Items from a data source:
- Opening Delimiter -

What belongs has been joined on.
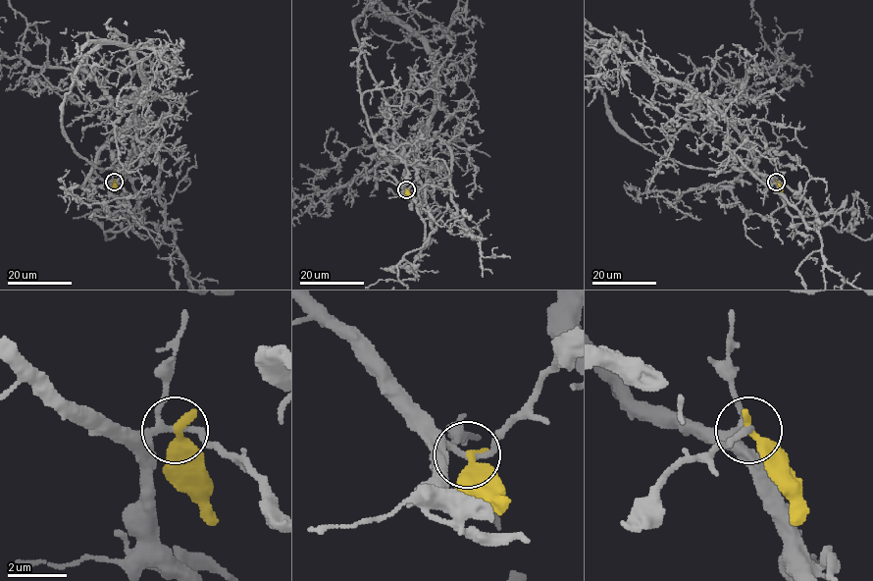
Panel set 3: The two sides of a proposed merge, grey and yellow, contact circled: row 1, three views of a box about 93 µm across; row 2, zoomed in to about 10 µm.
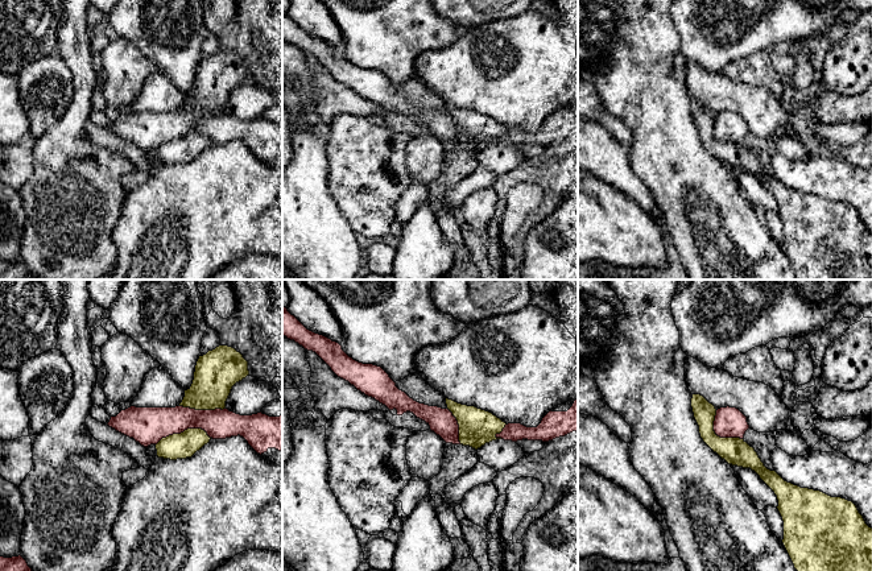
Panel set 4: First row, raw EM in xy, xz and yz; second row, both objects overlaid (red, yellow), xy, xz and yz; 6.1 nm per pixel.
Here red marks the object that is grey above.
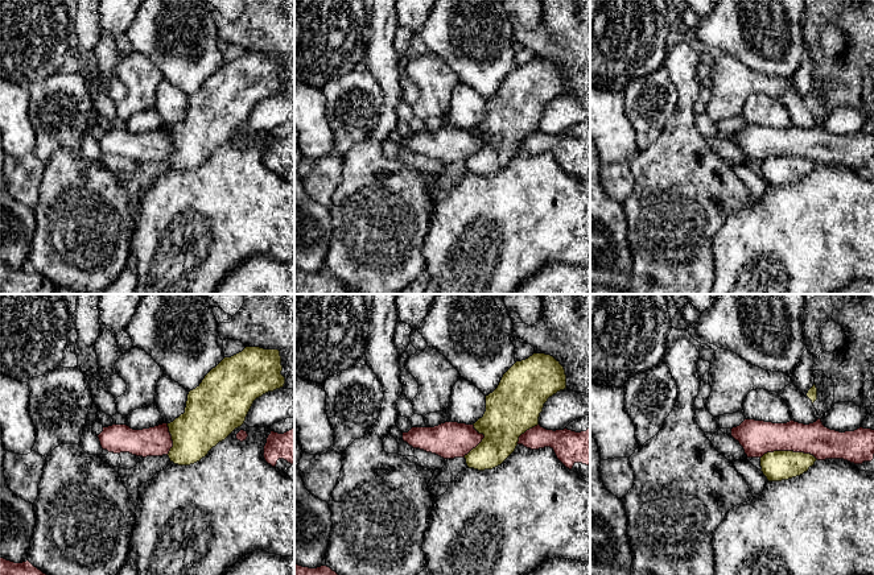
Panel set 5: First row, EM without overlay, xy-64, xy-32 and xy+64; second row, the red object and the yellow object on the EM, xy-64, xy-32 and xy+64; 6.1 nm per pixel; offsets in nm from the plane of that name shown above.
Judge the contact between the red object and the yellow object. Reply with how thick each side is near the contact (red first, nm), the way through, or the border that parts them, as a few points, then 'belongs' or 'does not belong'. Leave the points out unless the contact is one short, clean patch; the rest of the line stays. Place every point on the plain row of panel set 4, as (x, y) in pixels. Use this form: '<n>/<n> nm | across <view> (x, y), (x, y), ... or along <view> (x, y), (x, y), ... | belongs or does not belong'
220/160 nm | does not belong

- Closing Delimiter -

Transcribe all data precisely. Pictures are not copied.

What belongs has been joined on.
Panel set 3: The two sides of a proposed merge, grey and yellow, contact circled: row 1, three views of a box about 93 µm across; row 2, zoomed in to about 10 µm.
Panel set 4: First row, raw EM in xy, xz and yz; second row, both objects overlaid (red, yellow), xy, xz and yz; 6.1 nm per pixel.
Here red marks the object that is grey above.
Panel set 5: First row, EM without overlay, xy-64, xy-32 and xy+64; second row, the red object and the yellow object on the EM, xy-64, xy-32 and xy+64; 6.1 nm per pixel; offsets in nm from the plane of that name shown above.
Judge the contact between the red object and the yellow object. Reply with how thick each side is near the contact (red first, nm), the way through, or the border that parts them, as a few points, then 'belongs' or 'does not belong'. Leave the points out unless the contact is one short, clean patch; the rest of the line stays. Place every point on the plain row of panel set 4, as (x, y) in pixels. Use this form: '<n>/<n> nm | across <view> (x, y), (x, y), ... or along <view> (x, y), (x, y), ... | belongs or does not belong'
220/160 nm | does not belong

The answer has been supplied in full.